A start at Leyton Orient then led to a job Coaching Young Offenders at West Ham.

It was at the Hammers that Williams learned the importance of hard work and commitment, two traits that would go on to define the Magpies side that dramatically restored themselves as the world’s oldest football league club in May.

“At West Ham they put me with young offenders because they needed someone who would turn up to an estate, show up on time and show up the next week even though it was carnage and fights everywhere,” Williams said.

“So I ended up picking up a lot of work because I was prepared to work and I needed to make some money. I was brought up like that – if you have a job, you turn up and try.

“That was the thing, just give everything.

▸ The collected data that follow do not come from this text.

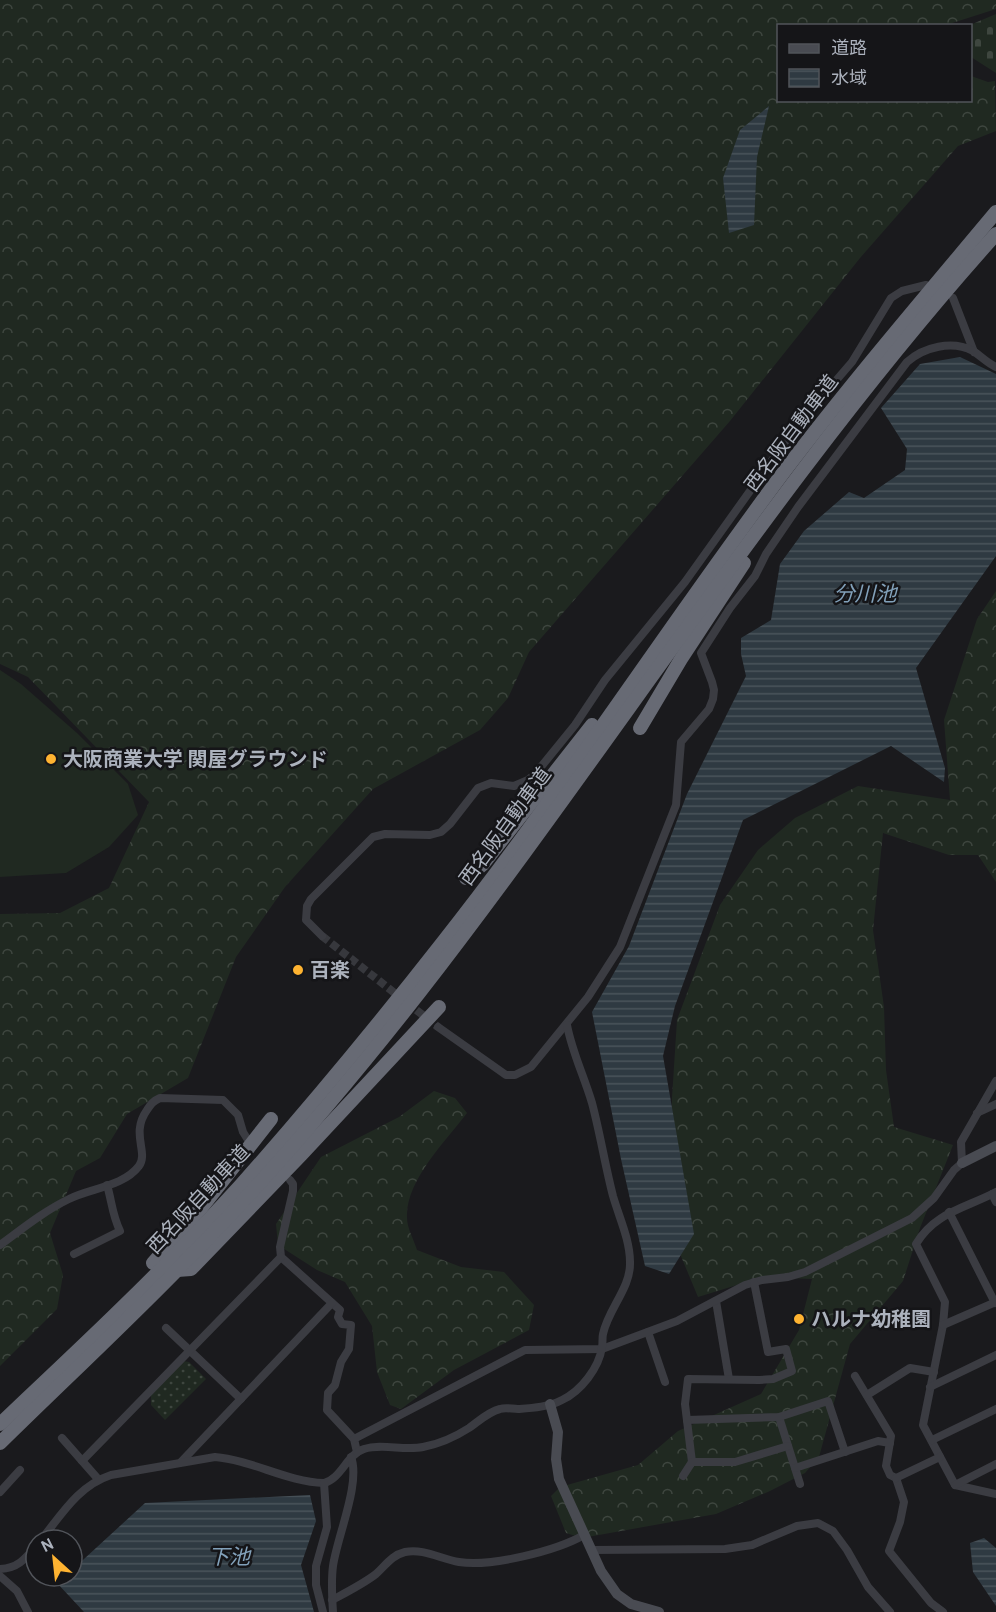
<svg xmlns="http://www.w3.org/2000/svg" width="996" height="1612" viewBox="0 0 996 1612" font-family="Cabin,'Noto Sans JP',sans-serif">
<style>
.forest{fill:url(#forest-crowns)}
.cemetery{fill:url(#cemetery-stones)}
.park{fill:url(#park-dots)}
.pitch{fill:#202921}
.water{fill:url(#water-rules)}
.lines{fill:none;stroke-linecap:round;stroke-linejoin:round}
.street-tunnel{stroke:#37383d;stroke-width:8;stroke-dasharray:8 4;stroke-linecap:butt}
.street{stroke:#3b3c42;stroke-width:8}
.secondary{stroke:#494b52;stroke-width:10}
.highway{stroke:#676a74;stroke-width:14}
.poi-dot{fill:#feb331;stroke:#151518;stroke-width:2}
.labels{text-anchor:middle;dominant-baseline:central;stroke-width:5;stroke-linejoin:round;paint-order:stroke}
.street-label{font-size:20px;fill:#acb2bd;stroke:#151518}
.poi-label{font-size:20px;font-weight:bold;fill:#acb2bd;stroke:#151518;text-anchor:start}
.water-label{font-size:21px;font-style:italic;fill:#82a1ba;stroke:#151518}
</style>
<defs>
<pattern id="forest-crowns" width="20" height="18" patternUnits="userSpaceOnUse" patternTransform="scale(1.5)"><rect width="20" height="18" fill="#202921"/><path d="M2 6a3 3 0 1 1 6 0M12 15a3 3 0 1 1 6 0" fill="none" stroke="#3e463f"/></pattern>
<pattern id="cemetery-stones" width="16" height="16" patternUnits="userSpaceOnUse" patternTransform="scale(1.5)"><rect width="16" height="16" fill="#202921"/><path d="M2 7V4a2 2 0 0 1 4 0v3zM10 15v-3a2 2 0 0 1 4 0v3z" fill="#3e463f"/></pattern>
<pattern id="park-dots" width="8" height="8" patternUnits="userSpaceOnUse" patternTransform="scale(1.5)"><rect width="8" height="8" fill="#202921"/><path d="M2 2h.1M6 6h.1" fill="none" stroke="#3e463f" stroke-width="1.8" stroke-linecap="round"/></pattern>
<pattern id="water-rules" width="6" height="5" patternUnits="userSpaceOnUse" patternTransform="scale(1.5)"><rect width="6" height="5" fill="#2f3a42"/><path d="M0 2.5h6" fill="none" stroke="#4a545b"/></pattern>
</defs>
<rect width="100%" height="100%" fill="#1a1a1d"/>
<g class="forest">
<path d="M0,0H996V9L946,25L778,26V100H970L971,76L988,82L995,81L996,131L958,146L860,258L730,421L529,652L508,698L480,730L373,789L285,887L236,957L188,1078L127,1114L100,1158L76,1171L50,1233L63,1275L57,1309L0,1366V914L60,913L109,888L149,802L28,677L0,664Z"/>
<path d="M996,591V882L978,855H949L883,833L873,930L884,1007L886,1070L894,1127L953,1145L920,1228L903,1281L850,1344L819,1457L805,1473L770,1491L716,1514L582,1538L566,1533L551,1496L560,1487L638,1465L678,1431L761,1394L799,1330L812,1279L763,1277L698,1297L678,1249L671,1174L672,1098L677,1020L720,905L758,850L795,818L858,786L950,800L944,720L977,619Z"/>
<path d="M434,1091L455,1098L467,1113C446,1141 405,1181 407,1218C407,1228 414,1240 417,1250L461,1267L504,1272L534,1305L529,1330L454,1370L401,1409L390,1405L377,1372L372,1326L345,1282L317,1270L278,1245L276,1224L321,1157L399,1117Z"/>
</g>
<path class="cemetery" d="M996,14V73L971,57L970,25Z"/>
<path class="park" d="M183,1361L189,1362L206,1379L165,1420L151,1405V1394Z"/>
<path class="pitch" d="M0,670L21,684L77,733L128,784L138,815L109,847L66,873L0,877Z"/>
<g class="water">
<path d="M769,106L757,157L754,225L729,233L723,178L740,130Z"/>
<path d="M960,357L996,374V556L916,668L945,768L944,782L891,746L743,820L675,1006L663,1056L694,1234L669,1274L645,1266L621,1159L592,1012L629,946L687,794L746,676L741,654V638L771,620L780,564L804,531L849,492L864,498L905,470L907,449L881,408L920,364Z"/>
<path d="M310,1495L316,1521L301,1565L314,1612H84L57,1583L65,1576H72V1570L145,1503Z"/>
<path d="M984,1538L996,1548V1606L973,1572L970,1543Z"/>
</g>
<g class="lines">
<path class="street-tunnel" d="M322,936L438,1027"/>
<g class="street">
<path d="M953,298L974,352"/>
<path d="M322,936L306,920L307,906L311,899L373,837L385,834L430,835L441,832L450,824L478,788L491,783L514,786L528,780L536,773L575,725L605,680L685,582L795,428L852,362L891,298L902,291L926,285"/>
<path d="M438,1027L506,1075H515L531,1067L588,997L620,947L676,805L681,742L709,709L713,699L714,690L712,682L701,653L730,608L755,576L766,554L798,507L907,362C924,347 952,340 973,351C981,356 987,363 996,367"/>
<path d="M977,1113L996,1104"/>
<path d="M290,1180L293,1184V1191L280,1247L281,1257L340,1310L338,1317L342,1324L351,1325L349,1349L341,1362L335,1385L328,1393L327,1410L354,1439L357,1452"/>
<path d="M996,1192C966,1208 935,1212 916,1244L945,1302L943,1325L923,1425L955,1485L996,1494"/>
<path d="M992,1194L996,1202"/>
<path d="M949,1212L995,1303"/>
<path d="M0,1245C22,1229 44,1211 69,1199C90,1188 123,1187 139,1166C149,1152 130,1134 147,1110C151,1104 153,1101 160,1098L223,1100L238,1115L243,1132L248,1140"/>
<path d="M74,1254L120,1231C112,1214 112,1202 107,1185"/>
<path d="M716,1301L729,1379"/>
<path d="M943,1325L996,1302"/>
<path d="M166,1328L241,1399"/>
<path d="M648,1332L665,1382"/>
<path d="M855,1376L891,1436L886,1466L890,1475L896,1478L904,1502L900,1522L889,1551L931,1603L943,1612"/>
<path d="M930,1387L996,1355"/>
<path d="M867,1395L910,1368L934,1372"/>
<path d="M779,1417L800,1484"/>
<path d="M687,1420L779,1417L828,1401L845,1452"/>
<path d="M62,1438L98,1479"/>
<path d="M354,1439L525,1350L602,1349L677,1321L745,1285L762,1280L788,1277L805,1272L912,1218L934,1198L954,1170L962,1163L961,1142L996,1081"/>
<path d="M932,1440L996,1409"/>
<path d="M82,1461L281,1257"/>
<path d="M181,1462L332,1303"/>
<path d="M692,1462L685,1404L688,1379L759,1380L773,1379L792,1371L786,1349L768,1352L754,1282"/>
<path d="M795,1468L878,1441L890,1443"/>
<path d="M683,1476L692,1462H735L788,1446"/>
<path d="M896,1478L940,1457"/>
<path d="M955,1485L996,1464"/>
<path d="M0,1492L20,1470"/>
<path d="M41,1540C62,1514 78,1486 111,1475L215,1457C252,1460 287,1482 324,1483C342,1478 346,1455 364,1449C382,1443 404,1451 423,1447C439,1444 455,1437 469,1428C479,1421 488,1412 500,1409C506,1407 512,1409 518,1409C532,1408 549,1407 562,1400C581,1391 599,1368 602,1347C603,1343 602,1338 603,1334C608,1309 631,1288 630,1262C630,1240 619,1217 613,1196C605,1165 600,1133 592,1103C584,1076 572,1052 567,1025"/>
<path d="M591,1550L725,1549L752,1545L797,1526L818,1523L833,1531L847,1550L868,1587L890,1612"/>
<path d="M0,1569C18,1568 25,1559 36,1546"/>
<path d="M0,1576L17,1591L28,1612"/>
<path d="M332,1600C347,1592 363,1584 376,1574C385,1566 392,1555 405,1552C423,1548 441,1559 459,1562C491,1567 556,1551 584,1535"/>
<path d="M323,1612L316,1585V1566L327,1527L324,1483"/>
<path d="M333,1612C332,1597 331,1581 333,1566C337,1537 361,1483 351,1457"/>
</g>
<g class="secondary">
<path d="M962,1163L996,1146"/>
<path d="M550,1404L558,1432L556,1459L559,1479L601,1571L617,1594L631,1604L659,1612"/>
</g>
<g class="highway">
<path d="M640,728L681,659L744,563"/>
<path d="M466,878L483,864L592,725"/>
<path d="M153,1263L202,1207L271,1119"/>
<path d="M177,1270L191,1269L301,1155L439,1007"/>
<path d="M0,1424C82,1347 165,1269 241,1185C311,1106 378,1025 443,942C564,789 669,625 786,469C853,381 925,297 996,212"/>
<path d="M0,1443C58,1386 118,1330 175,1272C262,1185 343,1090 419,993C614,742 783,471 996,234"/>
</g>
</g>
<g class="poi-dot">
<circle cx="51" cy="759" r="6"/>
<circle cx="298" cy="970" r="6"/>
<circle cx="799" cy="1319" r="6"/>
</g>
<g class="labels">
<g class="street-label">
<text transform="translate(791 433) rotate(-53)">西名阪自動車道</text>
<text transform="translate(505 826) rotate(-54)">西名阪自動車道</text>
<text transform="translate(198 1199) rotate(-47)">西名阪自動車道</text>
</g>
<g class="poi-label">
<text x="63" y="759">大阪商業大学 関屋グラウンド</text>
<text x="310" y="970">百楽</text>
<text x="811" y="1319">ハルナ幼稚園</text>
</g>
<g class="water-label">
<text x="865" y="593">分川池</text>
<text x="229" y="1556">下池</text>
</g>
</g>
<rect x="777" y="24" width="195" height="78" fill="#151518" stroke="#51545a" stroke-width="1.5"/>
<rect x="789" y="44" width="30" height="9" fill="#494b52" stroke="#51545a" stroke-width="1.5"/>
<text x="831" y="54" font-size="18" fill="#acb2bd">道路</text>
<rect x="789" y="69" width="30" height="18" fill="url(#water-rules)" stroke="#51545a" stroke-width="1.5"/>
<text x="831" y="84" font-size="18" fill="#acb2bd">水域</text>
<g transform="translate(54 1558) rotate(333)"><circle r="28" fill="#151518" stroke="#51545a" stroke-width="1.5"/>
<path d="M0-4.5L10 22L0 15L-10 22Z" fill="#feb331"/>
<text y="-9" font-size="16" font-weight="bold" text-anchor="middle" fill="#acb2bd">N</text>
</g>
</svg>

If you are stacking the lorry up, do it properly, if you are driving the minibus, drive it properly.

“I started coaching and fortunately I clocked up more hours coaching and then before you know it I was a coach.”

It was then a “call out of the blue” from Brighton and interview with then Seagulls boss Gus Poyet that led to a job with their under-21 side.

He moved into first-team coaching as an assistant at Swindon in 2013, and it was the Wiltshire club that gave him his first break as a boss on a caretaker basis two years later.

Six wins in 10 league games landed him with a “surprise” five-year deal, but he lasted only one full season in charge before being sacked following their relegation to League Two in 2017.

A move back into under-21 coaching came at Bristol City, then assistant jobs at MK Dons and Swansea City followed before Williams became a somewhat obscure appointment by Notts County in the summer of 2022.

The beggar becomes a chooser

Under Williams, Notts broke numerous club and competition records on the way to finishing second in the National League to Wrexham, before eventually securing their place in League Two with a penalty shootout win against Chesterfield in a thrilling Wembley promotion final.

After a rough start to life back in League Two, having suffered a 5-1 opening-day defeat by Sutton, the Magpies soared to the top of the division.

Williams wants to make Notts fans happy in derby

It’s a place they continue to hold as they welcome undefeated Mansfield Town in the first Nottinghamshire derby for four years on Saturday.

For Notts, it’s the latest “big moment” in what has become a long list for an attention-grabbing side who are led by a man who has done well to avoid any attention being focused on him.

That has become increasingly difficult, however, for someone now regarded as one of English football’s highest-rated emerging coaches – with Portsmouth and Reading among the clubs to be linked with Williams in the past 10 months.

When asked what it is like being “that guy” after a career of toil and little previous recognition, Williams said: “You have beggars and choosers.

“And my whole life up until I arrived at Notts, I was a beggar.

“Then I became a chooser. And the people here, they made me a chooser.

“I will give everything I’ve got while I’m here and hopefully it will keep me being a chooser for a long time to come.”